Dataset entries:
Content starts

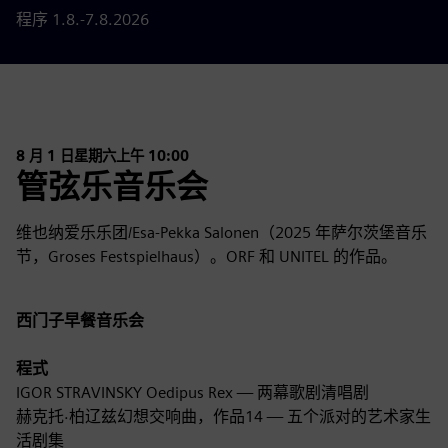
程序 1.8.-7.8.2026
8 月 1 日星期六上午 10:00
管弦乐音乐会
维也纳爱乐乐团/Esa-Pekka Salonen（2025 年萨尔茨堡音乐
节，Groses Festspielhaus）。ORF 和 UNITEL 的作品。
西门子早餐音乐会
程式
IGOR STRAVINSKY Oedipus Rex — 两幕歌剧清唱剧
赫克托·柏辽兹幻想交响曲，作品14 — 五个派对的艺术家生
活剧集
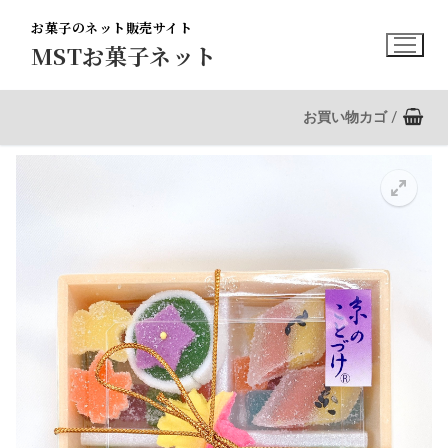
コ
お菓子のネット販売サイト
ン
MSTお菓子ネット
テ
ン
ツ
お買い物カゴ
/
へ
ス
キ
ッ
プ
🔍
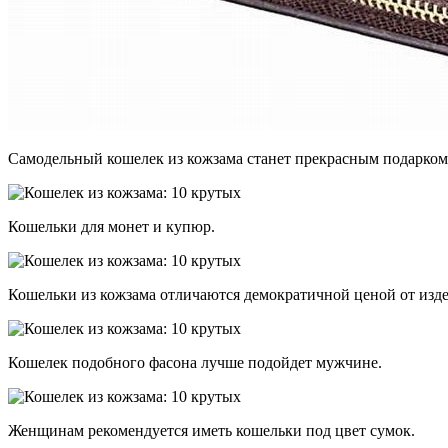
Самодельный кошелек из кожзама станет прекрасным подарком
Кошельки для монет и купюр.
Кошельки из кожзама отличаются демократичной ценой от изде
Кошелек подобного фасона лучше подойдет мужчине.
Женщинам рекомендуется иметь кошельки под цвет сумок.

Content ends

The problem:
Copy out each line carrying the string "кожзама" from the data.

Result:
Самодельный кошелек из кожзама станет прекрасным подарком
Кошельки из кожзама отличаются демократичной ценой от изде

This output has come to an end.